Cosmatesque, or Cosmati, is a style of geometric decorative inlay stonework typical of the architecture of Medieval Italy, and especially of Rome and its surroundings. It was used most extensively for the decoration of church floors, but was also used to decorate church walls, pulpits, and bishop's thrones. The name derives from the Cosmati, the leading family workshop of craftsmen in Rome who created such geometrical marble decorations.

The style spread across Europe, where it was used in the most prestigious churches; the high altar of Westminster Abbey, for example, is decorated with a Cosmatesque marble floor.

Description and early history
The Cosmatesque style takes its name from the family of the Cosmati, which flourished in Rome during the twelfth and thirteenth centuries and practiced the art of mosaic. The Cosmati's work is peculiar in that it consists of glass mosaic in combination with marble. At times it is inlaid on the white marble architraves of doors, on the friezes of cloisters, the flutings of columns, and on sepulchral monuments. Again, it frames panels, of porphyry or marble, on pulpits, episcopal chairs, screens, etc., or is itself used as a panel. The colour is brilliant, gold tesserae being freely used. While more frequent in Rome than elsewhere in Italy, its use is not confined to that city. Among other locations it is found in the Cappella Palatina in Palermo. Precisely what its connection may be with the southern art of Sicily has yet to be determined.

• **Exercise instructions**
1. According to the Cosmatesque text, during which centuries did the Cosmati family flourish in Rome?
2. In the Cosmatesque text, begin at the words "Cosmatesque, or Cosmati, is" and stop after "Cosmatesque marble floor.", changing "bishop's thrones" to "episcopal chairs".
3. Name every church feature that the first paragraph of the Cosmatesque text says the style was used to decorate.
None of the data is needed for this work.

• **Available data**
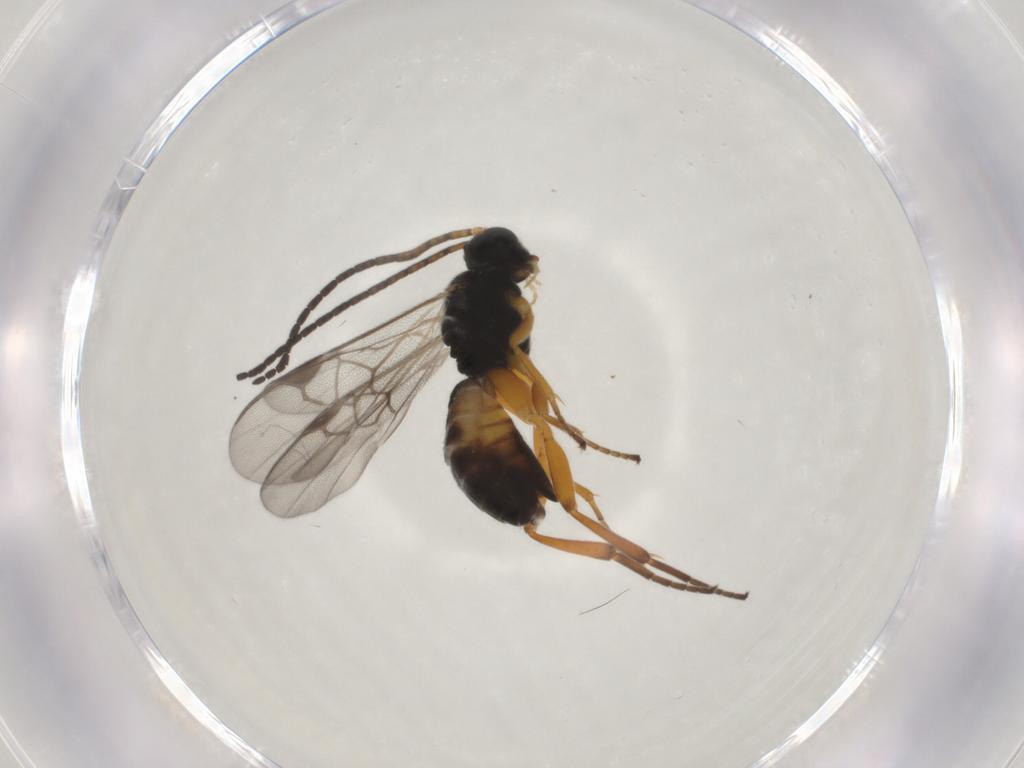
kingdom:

• **Problem solutions**
1. The twelfth and thirteenth centuries.

2.
Cosmatesque, or Cosmati, is a style of geometric decorative inlay stonework typical of the architecture of Medieval Italy, and especially of Rome and its surroundings. It was used most extensively for the decoration of church floors, but was also used to decorate church walls, pulpits, and episcopal chairs. The name derives from the Cosmati, the leading family workshop of craftsmen in Rome who created such geometrical marble decorations.

The style spread across Europe, where it was used in the most prestigious churches; the high altar of Westminster Abbey, for example, is decorated with a Cosmatesque marble floor.

3. Church floors, church walls, pulpits, and bishop's thrones.